====== Fragmento del documento ======

En la película “Una mente brillante” referente a John Nash un estudiante universitario se observan las diferentes emociones por las que transita, que como lo menciona Casassus (2006) son la expresión de las necesidades no satisfechas, que pulsan en cada ser y que buscan ser satisfechas consciente o inconscientemente. En este caso Nash revela una carencia de pertenencia y reconocimiento, ya que para él es difícil socializar.
Posee una personalidad más enfocada al racionalismo a tal grado que era torpe para expresar sus sentimientos y emociones, no había un equilibrio. En cuanto a su comunicación empática, se puede decir que estaba en el primer plano, es decir solamente recibía pero le era difícil dar, conectarse con los demás.
John había desarrollado también cierto egocentrismo al querer ser postulado para la beca de posgrado, lo que implica una de sus debilidades en cuanto a la conciencia emocional y disposición a la apertura, demostrando enojo e ira al enterarse que tal vez el no era el elegido y sí su compañero Hansen, quien demostró tener una personalidad más equilibrada.
Se percibe la tendencia de J. Nash al aislamiento ya desde que había ingresado a la universidad, tal vez como uno de los síntomas de la enfermedad que se haría presente más tarde y diagnosticada como esquizofrenia paranoide, caracterizada por pérdida de contacto con la realidad e ideas delirantes de persecución.
Ya al final de su vida y cuando recibe el premio nobel, se le nota más coherente en cuanto a sus emociones, lo que nos hace reflexionar que no todo en la vida de una persona con mente brillante o excepcional es felicidad, debe existir un justo equilibrio entre racionalidad y emoción, para lograrlo hay que desarrollar ciertas habilidades o competencias emocionales, es decir lograr la inteligencia emocional para tener éxito.
Lo anterior nos lleva a la reflexión de que algunas personas inteligentes hablando en términos cognoscitivos, a veces no logran el éxito por falta de competencias emocionales.

====== Registros proporcionados ======

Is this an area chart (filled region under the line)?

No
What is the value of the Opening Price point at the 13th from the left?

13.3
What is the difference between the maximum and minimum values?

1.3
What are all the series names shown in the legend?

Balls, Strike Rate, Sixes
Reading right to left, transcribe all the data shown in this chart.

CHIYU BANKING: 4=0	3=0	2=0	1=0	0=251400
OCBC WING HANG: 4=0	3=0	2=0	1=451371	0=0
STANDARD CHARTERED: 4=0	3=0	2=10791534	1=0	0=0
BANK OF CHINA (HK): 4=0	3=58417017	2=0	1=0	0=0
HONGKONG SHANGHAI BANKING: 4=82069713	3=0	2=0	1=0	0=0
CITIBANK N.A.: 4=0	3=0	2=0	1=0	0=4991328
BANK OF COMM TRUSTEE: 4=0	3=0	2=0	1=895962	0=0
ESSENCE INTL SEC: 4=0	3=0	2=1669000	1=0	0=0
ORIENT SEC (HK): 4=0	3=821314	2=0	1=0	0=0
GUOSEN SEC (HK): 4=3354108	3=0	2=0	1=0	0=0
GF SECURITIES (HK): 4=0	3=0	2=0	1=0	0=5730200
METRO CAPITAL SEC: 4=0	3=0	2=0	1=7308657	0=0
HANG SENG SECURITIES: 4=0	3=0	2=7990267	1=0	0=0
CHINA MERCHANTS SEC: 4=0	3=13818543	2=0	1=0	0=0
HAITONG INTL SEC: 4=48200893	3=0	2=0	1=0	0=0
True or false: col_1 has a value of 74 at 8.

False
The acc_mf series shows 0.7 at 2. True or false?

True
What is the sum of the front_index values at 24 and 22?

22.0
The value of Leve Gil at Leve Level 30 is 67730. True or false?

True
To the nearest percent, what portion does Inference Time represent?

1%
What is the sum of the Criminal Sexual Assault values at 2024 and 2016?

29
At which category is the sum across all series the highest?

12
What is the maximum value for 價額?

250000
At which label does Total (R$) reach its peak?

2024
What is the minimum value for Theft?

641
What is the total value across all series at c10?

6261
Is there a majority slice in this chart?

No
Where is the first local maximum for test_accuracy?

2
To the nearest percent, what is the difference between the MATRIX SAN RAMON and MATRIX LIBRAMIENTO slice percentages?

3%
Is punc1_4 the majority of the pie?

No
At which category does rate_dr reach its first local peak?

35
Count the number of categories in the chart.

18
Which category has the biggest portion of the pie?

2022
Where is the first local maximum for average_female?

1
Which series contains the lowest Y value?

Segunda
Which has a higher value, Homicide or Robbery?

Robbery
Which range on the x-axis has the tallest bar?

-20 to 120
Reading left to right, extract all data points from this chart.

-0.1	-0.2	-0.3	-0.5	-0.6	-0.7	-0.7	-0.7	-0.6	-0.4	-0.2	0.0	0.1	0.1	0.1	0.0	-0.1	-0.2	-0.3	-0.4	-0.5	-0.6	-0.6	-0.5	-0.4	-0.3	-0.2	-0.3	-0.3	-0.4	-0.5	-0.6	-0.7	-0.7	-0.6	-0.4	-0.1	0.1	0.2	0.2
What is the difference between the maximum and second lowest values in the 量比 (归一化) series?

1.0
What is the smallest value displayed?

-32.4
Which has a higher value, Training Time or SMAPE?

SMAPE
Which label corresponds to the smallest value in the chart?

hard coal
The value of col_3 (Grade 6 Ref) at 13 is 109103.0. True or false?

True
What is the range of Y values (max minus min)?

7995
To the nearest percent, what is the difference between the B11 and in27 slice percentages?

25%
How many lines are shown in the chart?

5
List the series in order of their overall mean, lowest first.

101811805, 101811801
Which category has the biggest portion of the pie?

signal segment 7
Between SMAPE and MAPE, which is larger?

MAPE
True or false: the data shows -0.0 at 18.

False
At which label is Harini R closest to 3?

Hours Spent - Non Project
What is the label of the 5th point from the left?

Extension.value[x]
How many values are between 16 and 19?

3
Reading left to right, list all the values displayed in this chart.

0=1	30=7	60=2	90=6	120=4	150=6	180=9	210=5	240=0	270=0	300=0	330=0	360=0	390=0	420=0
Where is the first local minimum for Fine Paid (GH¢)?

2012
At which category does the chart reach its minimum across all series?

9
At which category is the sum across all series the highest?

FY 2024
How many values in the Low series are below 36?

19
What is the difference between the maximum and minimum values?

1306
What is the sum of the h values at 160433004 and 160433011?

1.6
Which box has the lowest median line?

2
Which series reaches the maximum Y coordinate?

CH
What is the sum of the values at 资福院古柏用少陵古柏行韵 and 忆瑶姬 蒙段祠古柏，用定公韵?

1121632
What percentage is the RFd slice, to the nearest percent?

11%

======

_Tarea asignada 1_
Enumere todas las personas que el fragmento menciona por su nombre o apellido.
_Tarea asignada 2_
Transcriba literalmente el pasaje del fragmento que comienza en «Lo anterior nos» y termina en «de competencias emocionales.».

_Espacio de respuesta 1_
- John Nash
- Casassus
- Hansen

_Espacio de respuesta 2_
Lo anterior nos lleva a la reflexión de que algunas personas inteligentes hablando en términos cognoscitivos, a veces no logran el éxito por falta de competencias emocionales.